À peine deux semaines après une tentative de réchauffement des relations, la France et l’Algérie replongent dans une crise diplomatique majeure. L’expulsion réciproque de douze agents consulaires marque une nouvelle escalade, sur fond de tensions migratoires, d’affaires judiciaires sensibles et de désaccords géopolitiques. Le ministre de l’Intérieur, Bruno Retailleau, prône désormais un « nouveau rapport de force » avec Alger, relançant le débat sur l’accord migratoire de 1968 et les obligations de quitter le territoire français (OQTF). Cette crise illustre la fragilité persistante des relations franco-algériennes, marquées par une histoire complexe et des intérêts divergents.
Une crise diplomatique relancée par une affaire judiciaire
Le 15 avril 2025, la France a annoncé l’expulsion de douze agents consulaires algériens, en réponse à une mesure similaire prise par l’Algérie la veille. Cette décision fait suite à l’arrestation en France d’un agent consulaire algérien, suspecté d’implication dans l’enlèvement en avril 2024 de l’influenceur et opposant algérien Amir Boukhors, alias Amir DZ, bénéficiant de l’asile politique en France. Trois ressortissants algériens ont été mis en examen dans cette affaire, suscitant l’indignation d’Alger, qui a dénoncé une « humiliation » et une violation des conventions diplomatiques.
Cette affaire judiciaire a ravivé des tensions latentes entre les deux pays, déjà exacerbées par le soutien de la France au plan d’autonomie marocain pour le Sahara occidental, une position fermement rejetée par l’Algérie.
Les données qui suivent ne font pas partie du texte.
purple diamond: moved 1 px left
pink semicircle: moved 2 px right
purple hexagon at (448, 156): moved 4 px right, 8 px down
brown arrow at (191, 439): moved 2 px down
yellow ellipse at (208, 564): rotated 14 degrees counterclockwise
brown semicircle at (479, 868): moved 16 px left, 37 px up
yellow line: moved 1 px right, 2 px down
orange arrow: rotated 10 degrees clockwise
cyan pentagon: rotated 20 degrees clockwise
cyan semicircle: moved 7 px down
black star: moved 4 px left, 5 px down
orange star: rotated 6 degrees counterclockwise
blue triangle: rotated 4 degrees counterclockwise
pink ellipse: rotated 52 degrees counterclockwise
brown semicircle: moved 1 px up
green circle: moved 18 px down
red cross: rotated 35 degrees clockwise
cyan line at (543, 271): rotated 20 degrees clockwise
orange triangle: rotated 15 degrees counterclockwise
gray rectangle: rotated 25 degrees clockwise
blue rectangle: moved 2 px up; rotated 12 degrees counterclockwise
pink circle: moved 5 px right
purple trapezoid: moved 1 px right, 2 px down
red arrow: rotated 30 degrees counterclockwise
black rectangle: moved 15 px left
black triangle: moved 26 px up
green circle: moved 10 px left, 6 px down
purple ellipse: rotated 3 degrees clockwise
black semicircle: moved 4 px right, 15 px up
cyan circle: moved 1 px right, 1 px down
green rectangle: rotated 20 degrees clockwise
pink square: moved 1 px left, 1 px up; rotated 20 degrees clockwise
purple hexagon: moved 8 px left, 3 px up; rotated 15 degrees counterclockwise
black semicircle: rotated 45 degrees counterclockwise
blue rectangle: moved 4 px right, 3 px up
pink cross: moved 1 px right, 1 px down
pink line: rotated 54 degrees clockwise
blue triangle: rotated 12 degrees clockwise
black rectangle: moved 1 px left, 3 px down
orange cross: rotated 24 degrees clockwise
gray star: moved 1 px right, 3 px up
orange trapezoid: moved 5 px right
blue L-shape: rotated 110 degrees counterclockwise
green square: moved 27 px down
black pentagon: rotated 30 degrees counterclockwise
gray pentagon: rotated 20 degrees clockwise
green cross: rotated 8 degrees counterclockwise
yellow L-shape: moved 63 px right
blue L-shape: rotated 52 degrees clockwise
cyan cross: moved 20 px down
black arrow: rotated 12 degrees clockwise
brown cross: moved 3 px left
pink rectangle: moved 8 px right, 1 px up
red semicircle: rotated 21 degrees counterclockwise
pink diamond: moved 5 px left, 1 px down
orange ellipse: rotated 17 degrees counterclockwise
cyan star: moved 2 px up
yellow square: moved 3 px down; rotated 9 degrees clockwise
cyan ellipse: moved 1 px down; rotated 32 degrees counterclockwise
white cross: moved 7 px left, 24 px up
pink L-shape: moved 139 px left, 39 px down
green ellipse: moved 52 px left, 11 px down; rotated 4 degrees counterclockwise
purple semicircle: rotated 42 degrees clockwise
En juillet 2024, Alger avait rappelé son ambassadeur à Paris en signe de protestation, marquant une détérioration supplémentaire des relations bilatérales.
Visas et OQTF : l’Algérie accusée de non-coopération
Le ministre de l’Intérieur, Bruno Retailleau, a récemment déclaré qu’il était nécessaire de « monter en puissance » face à l’Algérie, accusée de refuser de délivrer les laissez-passer consulaires nécessaires à l’expulsion de ses ressortissants en situation irrégulière en France. En mars 2025, la France avait transmis à Alger une liste de 80 personnes à expulser en priorité, sans obtenir de réponse favorable.
Cette situation a conduit la France à réduire drastiquement le nombre de visas accordés aux Algériens depuis 2021, une mesure perçue comme une pression pour obtenir une meilleure coopération d’Alger en matière de réadmission de ses ressortissants. Cependant, cette politique a également suscité des critiques, certains y voyant une atteinte aux relations bilatérales et aux échanges humains entre les deux pays.
L’accord de 1968 : un texte de plus en plus contesté
L’accord franco-algérien du 27 décembre 1968, régissant la circulation, l’emploi et le séjour des Algériens en France, est de plus en plus remis en question. Ce texte, qui accorde des avantages spécifiques aux ressortissants algériens, est considéré par certains comme déséquilibré et inadapté aux réalités actuelles.
Bruno Retailleau, alors sénateur, avait déjà proposé en 2023 de dénoncer cet accord, le qualifiant de « droit automatique à l’immigration ». Des personnalités politiques, comme Xavier Driencourt, ancien ambassadeur de France en Algérie, ont également critiqué cet accord, estimant qu’il confère un statut privilégié aux Algériens sans réciprocité pour les Français en Algérie.
Malgré plusieurs révisions (1985, 1994, 2001), l’accord de 1968 continue de susciter des débats, notamment sur ses implications en matière de regroupement familial et de délivrance de titres de séjour. Sa dénonciation ou sa renégociation pourrait avoir des conséquences significatives sur les relations franco-algériennes et sur la communauté algérienne en France.
Une relation bilatérale en quête de stabilité
Les relations entre la France et l’Algérie sont marquées par une alternance de rapprochements et de crises, souvent liées à des questions mémorielles, migratoires ou géopolitiques. La récente tentative de réchauffement, symbolisée par un échange téléphonique entre Emmanuel Macron et Abdelmadjid Tebboune à l’occasion de l’Aïd el-Fitr, n’a pas suffi à prévenir la nouvelle escalade.
La coopération économique entre les deux pays est également en déclin, avec une réduction significative de la présence des entreprises françaises en Algérie, à l’exception notable des importations de gaz, représentant 5 à 6 milliards d’euros par an. Cette dépendance énergétique pourrait toutefois constituer un levier pour maintenir un dialogue constructif.
Dans ce contexte, la France et l’Algérie doivent trouver un équilibre entre fermeté et dialogue, afin d’éviter une détérioration durable de leurs relations. La gestion des questions migratoires, la révision éventuelle de l’accord de 1968 et la coopération judiciaire seront autant de défis à relever pour restaurer la confiance mutuelle et construire une relation bilatérale stable et équilibrée.